Some of the most historic sites of human history aren’t even on our planet. On the moon are the six lunar landing sites left from NASA’s 1969 to 1972 trips to the moon, and traveling somewhere out in the distance of the universe are interstellar objects like the Voyager probes. There are even closer historical space objects lingering in orbit with other space debris around the planet, like dead satellites and pieces of rockets.
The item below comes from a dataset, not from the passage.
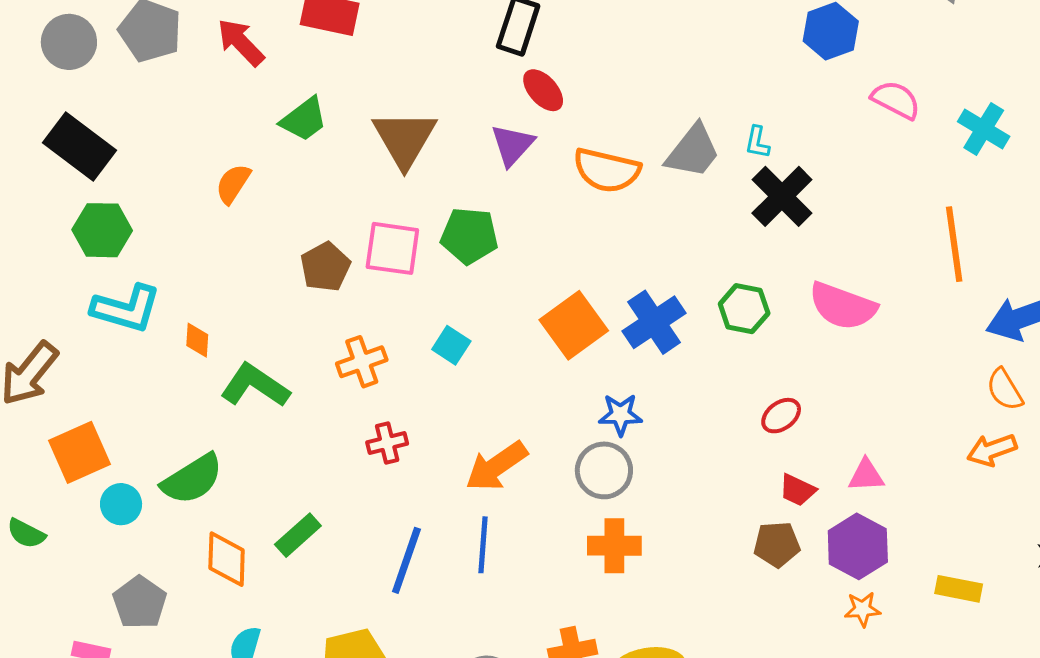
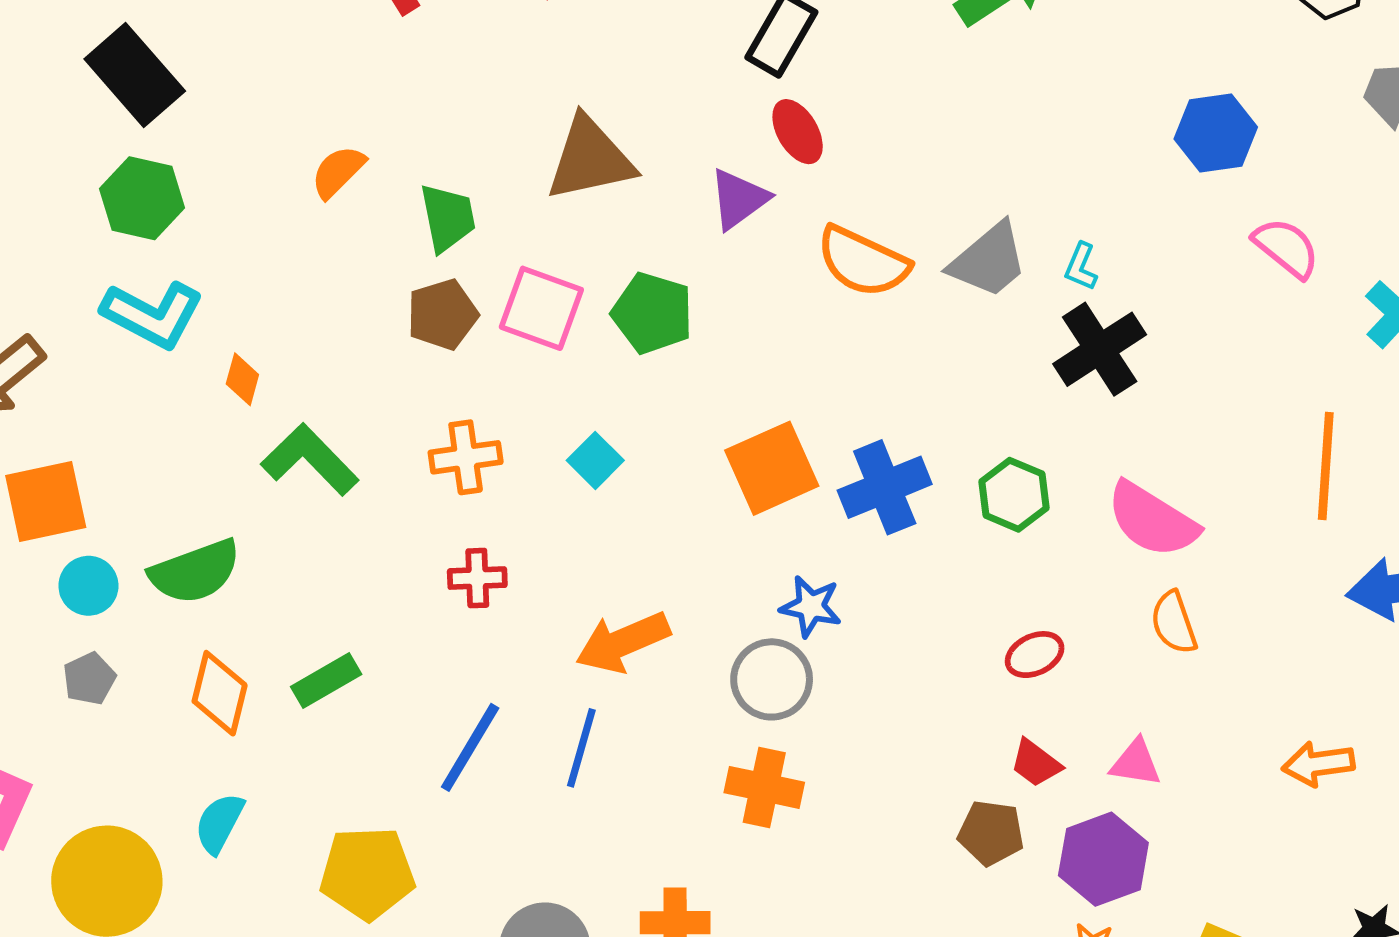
green trapezoid: (304, 119) -> (448, 218), moved, turned -76
brown triangle: (404, 139) -> (590, 159), turned 36
orange semicircle: (1005, 390) -> (1174, 623), moved
gray pentagon: (140, 603) -> (89, 679), moved, size x0.7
A growing focus has been how to preserve these historical sites and objects, when no earthly country can own the land or space they are on. Leonard David with SPACE.com explored this emerging extraterrestrial preservation concentration this week, focusing on the gathering of several of its academic proponents at the annual Society for American Archaeology meeting that was held earlier this month in Honolulu. For example, Beth O’Leary of New Mexico State University elaborated on how to turn the site where the 1969 Apollo 11 lunar lander touched down into a protected national historic landmark, using funding from NASA. Joe Reynolds of Clemson University pointed out the similarities in preserving these types of sites to places like Antarctica, where groups like the Antarctic Heritage Trust oversee historical exploration bases and sites, while the land remains possessed through an international treaty.
The issue of space preservation is one that’s been raised before, including back at the 2008 NASA Lunar Science Conference, where the possibility of the moon rovers just rolling over astronaut footprints and knocking down planted flags in their robot paths was examined. This concern of new moon missions brazenly, and unintentionally, destroying history led to the Google X Lunar prize competition reaching an agreement with NASA that their space exploration prize winners wouldn’t wreck the moon sites.
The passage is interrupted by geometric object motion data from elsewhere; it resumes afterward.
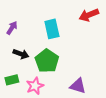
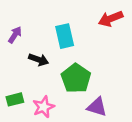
black arrow: (21, 54) -> (39, 60), moved
green pentagon: (47, 61) -> (76, 78), moved

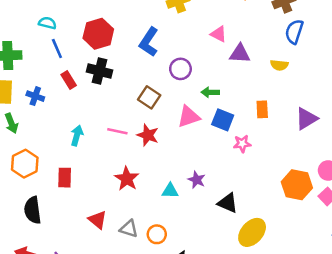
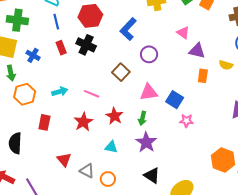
green arrow: (210, 92) -> (142, 118), moved, turned -88
orange rectangle: (262, 109) -> (203, 76), moved
red star: (148, 135) -> (114, 116), moved
cyan arrow: (77, 136) -> (60, 92), turned 49
orange hexagon: (25, 164) -> (25, 94), moved
red star: (127, 179) -> (83, 122), moved
purple star: (197, 180) -> (146, 142), size x1.5
cyan triangle: (170, 191) -> (111, 147), moved
black triangle: (228, 203) -> (152, 175), moved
Surprisingly, a lot remains of the lunar missions on the moon’s powdery surface. The relics left behind including Lunar Roving Vehicles, pieces of the Lunar Modules, and scientific instruments (hauling all those moonrocks back to Earth required the lightening of the module weight). There are even the golf balls Alan Shepard hit during the Apollo 14 mission. A 2012 photograph of the Apollo 11 site where Neil Armstrong and Buzz Aldrin stepped onto the Sea of Tranquility as the first human visitors to the moon shows much of their materials and even their tracks left behind. And of course, the space debris isn’t going anywhere, as a study recently conducted for the Inter-Agency Space Debris Coordination Committee warned that the around 20,000 objects in orbit were actually becoming a serious hazard for collisions. All of this material is still owned by the government who left it there, even if space and the moon remain unowned.
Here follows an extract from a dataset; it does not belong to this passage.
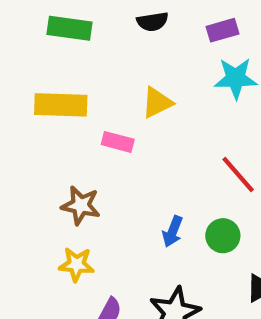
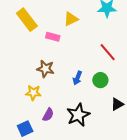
yellow rectangle: (61, 105) -> (27, 20), turned 50
brown star: (81, 205) -> (45, 69), moved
Taking world heritage guidelines and applying them to a place that isn’t even part of our world is obviously complex, made even more so by the dense international laws of space, especially the 1967 Outer Space Treaty that keeps any country from claiming sovereignty outside of our atmosphere. As Reynolds stated at the Society for American Archaeology meeting: “I am a preservationist trying to protect a human archeological site 233,000 miles away.”